1. Field of the Invention
The present invention relates to electronic packages, and more particularly, to an electronic package and a fabrication method thereof for improving the product reliability.
2. Description of Related Art
Along with the progress of electronic industries, electronic products are developed toward the trend of miniaturization and multi-function. Accordingly, various package types have been developed. To meet the demands of semiconductor devices for high integration, miniaturization and high electrical performance, wafer level chip scale packaging (WLCSP) technologies have been developed.
FIGS. 1A to 1E are schematic cross-sectional views showing a method for fabricating a WLCSP package 1 according to the prior art.
Referring to FIGS. 1A and 1B, a wafer 12′ is cut into a plurality of semiconductor elements 12 and then the semiconductor elements 12 are disposed on an adhesive layer 11 of a carrier 10. Thereafter, the semiconductor elements 12 are tested. Each of the semiconductor elements 12 has an active surface 12a with a plurality of electrode pads 120, an inactive surface 12b opposite to the active surface 12a, and a side surface 12c adjacent to and connecting the active and inactive surfaces 12a, 12b.
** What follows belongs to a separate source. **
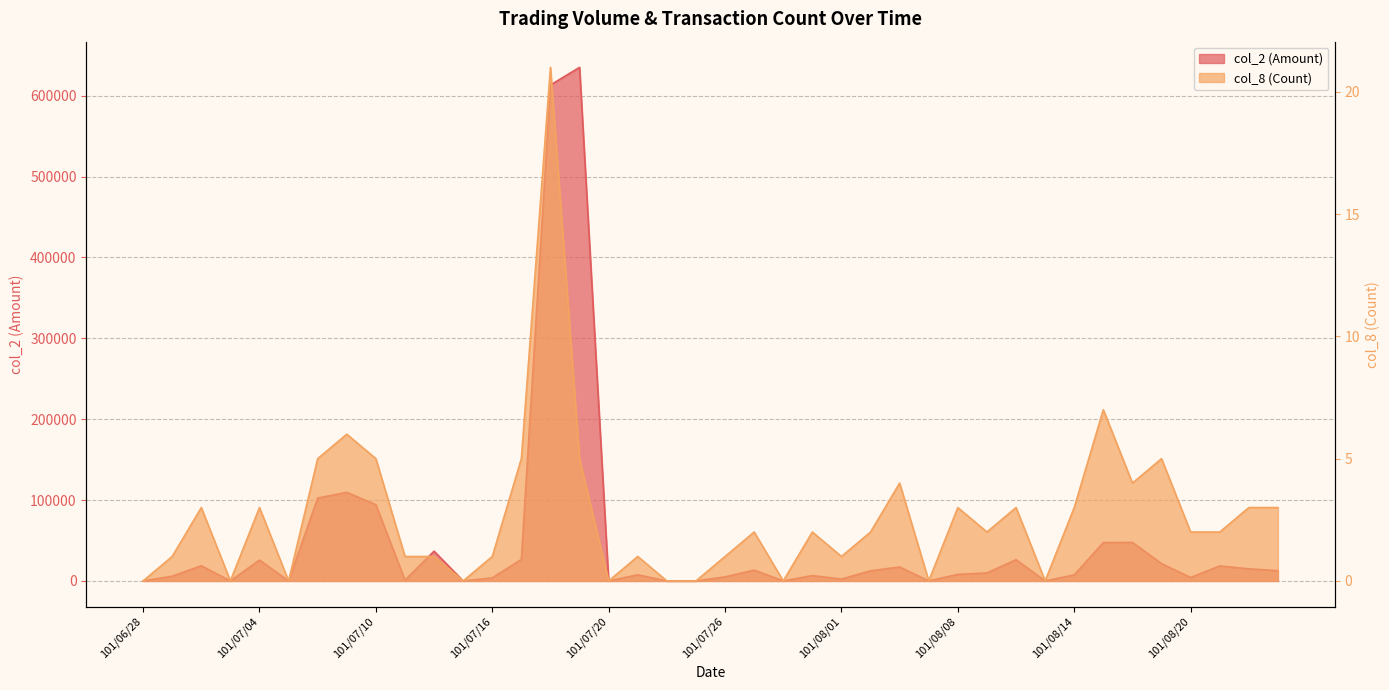

The value of col_2 (Amount) at 101/07/05 is 0. True or false?

True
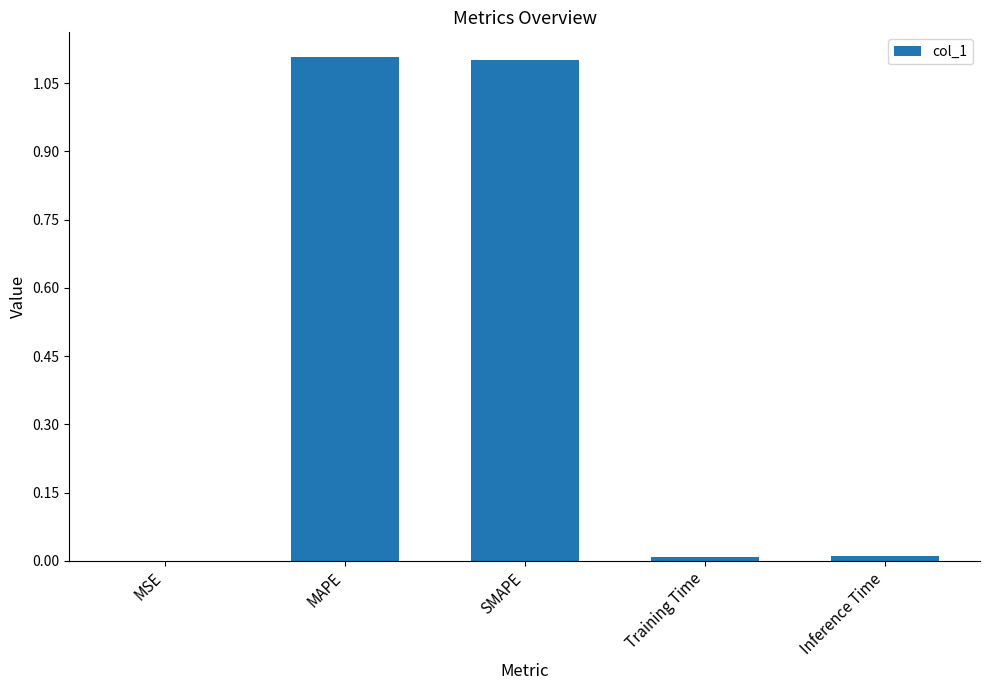

True or false: the data shows 1.1 at SMAPE.

True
The semiconductor element 12 is disposed on the adhesive layer 11 via the active surface 12a thereof.
Referring to FIG. 1C, an encapsulant 13 is formed on the adhesive layer 11 to encapsulate the semiconductor elements 12.
Referring to FIG. 1D, the carrier 10 and the adhesive layer 11 are removed to expose the active surfaces 12a of the semiconductor elements 12.
Referring to FIG. 1E, an RDL (redistribution layer) process is performed to form an RDL structure 14 on the encapsulant 13 and the active surfaces 12a of the semiconductor elements 12. The RDL structure 14 is electrically connected to the electrode pads 120 of the semiconductor elements 12.
Then, an insulating layer 15 is formed on the RDL structure 14. Portions of the RDL structure 14 are exposed from the insulating layer 15 and a plurality of conductive elements 16 such as solder bumps are mounted on the exposed portions of the RDL structure 14.
Thereafter, a singulation process is performed along a cutting path S of FIG. 1E to form a plurality of packages 1.
However, since the active surfaces 12a of the semiconductor elements 12 have a quite low structural strength, cracking easily occurs to the semiconductor elements 12 during the processes of FIGS. 1A and 1B and consequently the conductive elements 16 easily delaminate from the semiconductor elements 12. Further, such a cracking cannot be detected since a test process is generally performed before separation of the semiconductor elements 12. As such, when the package 1 is picked up and placed at a suitable position and subjected to an SMT (surface mount technology) process, the above-described drawbacks easily result in a reduced product yield.
Therefore, how to overcome the above-described drawbacks has become critical.